Start of Data for this task

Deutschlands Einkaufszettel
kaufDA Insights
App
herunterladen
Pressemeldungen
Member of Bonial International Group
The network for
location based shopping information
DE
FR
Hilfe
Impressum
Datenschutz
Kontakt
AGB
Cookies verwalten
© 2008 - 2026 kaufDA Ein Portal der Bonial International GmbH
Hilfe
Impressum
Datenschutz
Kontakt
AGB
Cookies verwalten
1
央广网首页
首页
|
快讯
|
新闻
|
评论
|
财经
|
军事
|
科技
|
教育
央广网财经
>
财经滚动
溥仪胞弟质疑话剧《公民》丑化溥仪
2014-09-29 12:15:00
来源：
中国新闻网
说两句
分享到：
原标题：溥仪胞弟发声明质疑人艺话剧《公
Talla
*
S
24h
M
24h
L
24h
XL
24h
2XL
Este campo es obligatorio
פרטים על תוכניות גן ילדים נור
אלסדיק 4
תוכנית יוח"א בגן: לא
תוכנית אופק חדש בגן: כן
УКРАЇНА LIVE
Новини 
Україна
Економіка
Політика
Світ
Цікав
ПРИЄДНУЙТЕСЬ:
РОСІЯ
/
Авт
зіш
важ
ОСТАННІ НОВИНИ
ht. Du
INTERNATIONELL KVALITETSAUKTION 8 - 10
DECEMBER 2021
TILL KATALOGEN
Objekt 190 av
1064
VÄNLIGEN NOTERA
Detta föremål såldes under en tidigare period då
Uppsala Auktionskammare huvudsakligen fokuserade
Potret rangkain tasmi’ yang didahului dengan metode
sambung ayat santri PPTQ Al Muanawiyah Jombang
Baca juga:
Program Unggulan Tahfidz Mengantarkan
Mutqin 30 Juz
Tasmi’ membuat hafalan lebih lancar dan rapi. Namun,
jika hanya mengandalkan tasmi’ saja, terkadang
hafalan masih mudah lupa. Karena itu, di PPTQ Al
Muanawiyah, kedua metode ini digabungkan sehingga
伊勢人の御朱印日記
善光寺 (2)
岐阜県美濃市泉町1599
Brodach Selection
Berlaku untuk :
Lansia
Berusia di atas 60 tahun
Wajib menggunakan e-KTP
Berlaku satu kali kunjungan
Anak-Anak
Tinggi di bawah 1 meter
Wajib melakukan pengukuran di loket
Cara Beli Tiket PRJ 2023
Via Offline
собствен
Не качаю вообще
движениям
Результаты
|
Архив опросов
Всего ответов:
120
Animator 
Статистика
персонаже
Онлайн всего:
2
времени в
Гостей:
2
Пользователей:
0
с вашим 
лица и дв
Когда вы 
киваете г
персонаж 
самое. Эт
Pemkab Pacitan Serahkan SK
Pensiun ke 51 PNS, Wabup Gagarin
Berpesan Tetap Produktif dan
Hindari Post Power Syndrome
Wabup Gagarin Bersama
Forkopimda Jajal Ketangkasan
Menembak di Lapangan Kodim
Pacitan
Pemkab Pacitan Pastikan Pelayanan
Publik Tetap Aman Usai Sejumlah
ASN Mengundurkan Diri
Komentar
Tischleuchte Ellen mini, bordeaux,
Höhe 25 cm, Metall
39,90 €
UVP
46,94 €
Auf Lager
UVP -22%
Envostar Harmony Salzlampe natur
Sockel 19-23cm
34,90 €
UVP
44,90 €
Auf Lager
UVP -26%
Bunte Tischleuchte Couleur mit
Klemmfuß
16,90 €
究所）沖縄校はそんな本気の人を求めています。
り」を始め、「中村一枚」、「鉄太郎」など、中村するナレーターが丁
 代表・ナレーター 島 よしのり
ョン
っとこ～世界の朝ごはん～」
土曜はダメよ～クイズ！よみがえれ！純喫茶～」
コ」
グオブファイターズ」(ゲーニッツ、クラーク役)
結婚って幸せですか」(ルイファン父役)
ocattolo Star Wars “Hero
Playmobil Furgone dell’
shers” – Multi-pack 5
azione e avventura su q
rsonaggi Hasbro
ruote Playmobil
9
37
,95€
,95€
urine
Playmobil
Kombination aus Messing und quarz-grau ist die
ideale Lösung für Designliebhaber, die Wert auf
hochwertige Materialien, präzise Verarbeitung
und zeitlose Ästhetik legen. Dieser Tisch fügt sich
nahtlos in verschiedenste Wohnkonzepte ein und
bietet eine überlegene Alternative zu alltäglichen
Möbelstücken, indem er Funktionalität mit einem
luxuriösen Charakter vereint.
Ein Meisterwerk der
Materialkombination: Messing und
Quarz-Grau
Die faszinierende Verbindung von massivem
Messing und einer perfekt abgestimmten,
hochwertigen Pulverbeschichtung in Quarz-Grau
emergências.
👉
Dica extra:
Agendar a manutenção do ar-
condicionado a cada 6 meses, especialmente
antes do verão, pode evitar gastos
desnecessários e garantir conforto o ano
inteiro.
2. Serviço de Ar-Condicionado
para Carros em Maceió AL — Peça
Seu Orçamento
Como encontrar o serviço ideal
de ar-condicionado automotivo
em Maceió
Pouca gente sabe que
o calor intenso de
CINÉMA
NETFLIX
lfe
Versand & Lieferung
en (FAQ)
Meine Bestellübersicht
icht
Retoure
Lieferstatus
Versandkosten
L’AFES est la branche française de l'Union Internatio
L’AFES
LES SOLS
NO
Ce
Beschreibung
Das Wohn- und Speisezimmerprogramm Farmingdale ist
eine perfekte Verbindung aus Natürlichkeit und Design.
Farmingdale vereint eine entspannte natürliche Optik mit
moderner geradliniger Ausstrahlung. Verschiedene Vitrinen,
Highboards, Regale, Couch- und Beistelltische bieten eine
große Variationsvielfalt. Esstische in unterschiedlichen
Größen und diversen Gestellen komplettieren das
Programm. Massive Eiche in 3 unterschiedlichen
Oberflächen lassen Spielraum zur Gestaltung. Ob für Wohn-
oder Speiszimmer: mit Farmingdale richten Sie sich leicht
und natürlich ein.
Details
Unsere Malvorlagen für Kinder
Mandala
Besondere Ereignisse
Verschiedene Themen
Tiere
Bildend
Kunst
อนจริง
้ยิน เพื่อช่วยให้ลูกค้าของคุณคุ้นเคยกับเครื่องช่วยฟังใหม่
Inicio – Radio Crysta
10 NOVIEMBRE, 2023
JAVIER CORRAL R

End of Data for this task

→ What is required: Every record above must be repeated word for word.

→ The answer:
Deutschlands Einkaufszettel
kaufDA Insights
App
herunterladen
Pressemeldungen
Member of Bonial International Group
The network for
location based shopping information
DE
FR
Hilfe
Impressum
Datenschutz
Kontakt
AGB
Cookies verwalten
© 2008 - 2026 kaufDA Ein Portal der Bonial International GmbH
Hilfe
Impressum
Datenschutz
Kontakt
AGB
Cookies verwalten
1
央广网首页
首页
|
快讯
|
新闻
|
评论
|
财经
|
军事
|
科技
|
教育
央广网财经
>
财经滚动
溥仪胞弟质疑话剧《公民》丑化溥仪
2014-09-29 12:15:00
来源：
中国新闻网
说两句
分享到：
原标题：溥仪胞弟发声明质疑人艺话剧《公
Talla
*
S
24h
M
24h
L
24h
XL
24h
2XL
Este campo es obligatorio
פרטים על תוכניות גן ילדים נור
אלסדיק 4
תוכנית יוח"א בגן: לא
תוכנית אופק חדש בגן: כן
УКРАЇНА LIVE
Новини 
Україна
Економіка
Політика
Світ
Цікав
ПРИЄДНУЙТЕСЬ:
РОСІЯ
/
Авт
зіш
важ
ОСТАННІ НОВИНИ
ht. Du
INTERNATIONELL KVALITETSAUKTION 8 - 10
DECEMBER 2021
TILL KATALOGEN
Objekt 190 av
1064
VÄNLIGEN NOTERA
Detta föremål såldes under en tidigare period då
Uppsala Auktionskammare huvudsakligen fokuserade
Potret rangkain tasmi’ yang didahului dengan metode
sambung ayat santri PPTQ Al Muanawiyah Jombang
Baca juga:
Program Unggulan Tahfidz Mengantarkan
Mutqin 30 Juz
Tasmi’ membuat hafalan lebih lancar dan rapi. Namun,
jika hanya mengandalkan tasmi’ saja, terkadang
hafalan masih mudah lupa. Karena itu, di PPTQ Al
Muanawiyah, kedua metode ini digabungkan sehingga
伊勢人の御朱印日記
善光寺 (2)
岐阜県美濃市泉町1599
Brodach Selection
Berlaku untuk :
Lansia
Berusia di atas 60 tahun
Wajib menggunakan e-KTP
Berlaku satu kali kunjungan
Anak-Anak
Tinggi di bawah 1 meter
Wajib melakukan pengukuran di loket
Cara Beli Tiket PRJ 2023
Via Offline
собствен
Не качаю вообще
движениям
Результаты
|
Архив опросов
Всего ответов:
120
Animator 
Статистика
персонаже
Онлайн всего:
2
времени в
Гостей:
2
Пользователей:
0
с вашим 
лица и дв
Когда вы 
киваете г
персонаж 
самое. Эт
Pemkab Pacitan Serahkan SK
Pensiun ke 51 PNS, Wabup Gagarin
Berpesan Tetap Produktif dan
Hindari Post Power Syndrome
Wabup Gagarin Bersama
Forkopimda Jajal Ketangkasan
Menembak di Lapangan Kodim
Pacitan
Pemkab Pacitan Pastikan Pelayanan
Publik Tetap Aman Usai Sejumlah
ASN Mengundurkan Diri
Komentar
Tischleuchte Ellen mini, bordeaux,
Höhe 25 cm, Metall
39,90 €
UVP
46,94 €
Auf Lager
UVP -22%
Envostar Harmony Salzlampe natur
Sockel 19-23cm
34,90 €
UVP
44,90 €
Auf Lager
UVP -26%
Bunte Tischleuchte Couleur mit
Klemmfuß
16,90 €
究所）沖縄校はそんな本気の人を求めています。
り」を始め、「中村一枚」、「鉄太郎」など、中村するナレーターが丁
 代表・ナレーター 島 よしのり
ョン
っとこ～世界の朝ごはん～」
土曜はダメよ～クイズ！よみがえれ！純喫茶～」
コ」
グオブファイターズ」(ゲーニッツ、クラーク役)
結婚って幸せですか」(ルイファン父役)
ocattolo Star Wars “Hero
Playmobil Furgone dell’
shers” – Multi-pack 5
azione e avventura su q
rsonaggi Hasbro
ruote Playmobil
9
37
,95€
,95€
urine
Playmobil
Kombination aus Messing und quarz-grau ist die
ideale Lösung für Designliebhaber, die Wert auf
hochwertige Materialien, präzise Verarbeitung
und zeitlose Ästhetik legen. Dieser Tisch fügt sich
nahtlos in verschiedenste Wohnkonzepte ein und
bietet eine überlegene Alternative zu alltäglichen
Möbelstücken, indem er Funktionalität mit einem
luxuriösen Charakter vereint.
Ein Meisterwerk der
Materialkombination: Messing und
Quarz-Grau
Die faszinierende Verbindung von massivem
Messing und einer perfekt abgestimmten,
hochwertigen Pulverbeschichtung in Quarz-Grau
emergências.
👉
Dica extra:
Agendar a manutenção do ar-
condicionado a cada 6 meses, especialmente
antes do verão, pode evitar gastos
desnecessários e garantir conforto o ano
inteiro.
2. Serviço de Ar-Condicionado
para Carros em Maceió AL — Peça
Seu Orçamento
Como encontrar o serviço ideal
de ar-condicionado automotivo
em Maceió
Pouca gente sabe que
o calor intenso de
CINÉMA
NETFLIX
lfe
Versand & Lieferung
en (FAQ)
Meine Bestellübersicht
icht
Retoure
Lieferstatus
Versandkosten
L’AFES est la branche française de l'Union Internatio
L’AFES
LES SOLS
NO
Ce
Beschreibung
Das Wohn- und Speisezimmerprogramm Farmingdale ist
eine perfekte Verbindung aus Natürlichkeit und Design.
Farmingdale vereint eine entspannte natürliche Optik mit
moderner geradliniger Ausstrahlung. Verschiedene Vitrinen,
Highboards, Regale, Couch- und Beistelltische bieten eine
große Variationsvielfalt. Esstische in unterschiedlichen
Größen und diversen Gestellen komplettieren das
Programm. Massive Eiche in 3 unterschiedlichen
Oberflächen lassen Spielraum zur Gestaltung. Ob für Wohn-
oder Speiszimmer: mit Farmingdale richten Sie sich leicht
und natürlich ein.
Details
Unsere Malvorlagen für Kinder
Mandala
Besondere Ereignisse
Verschiedene Themen
Tiere
Bildend
Kunst
อนจริง
้ยิน เพื่อช่วยให้ลูกค้าของคุณคุ้นเคยกับเครื่องช่วยฟังใหม่
Inicio – Radio Crysta
10 NOVIEMBRE, 2023
JAVIER CORRAL R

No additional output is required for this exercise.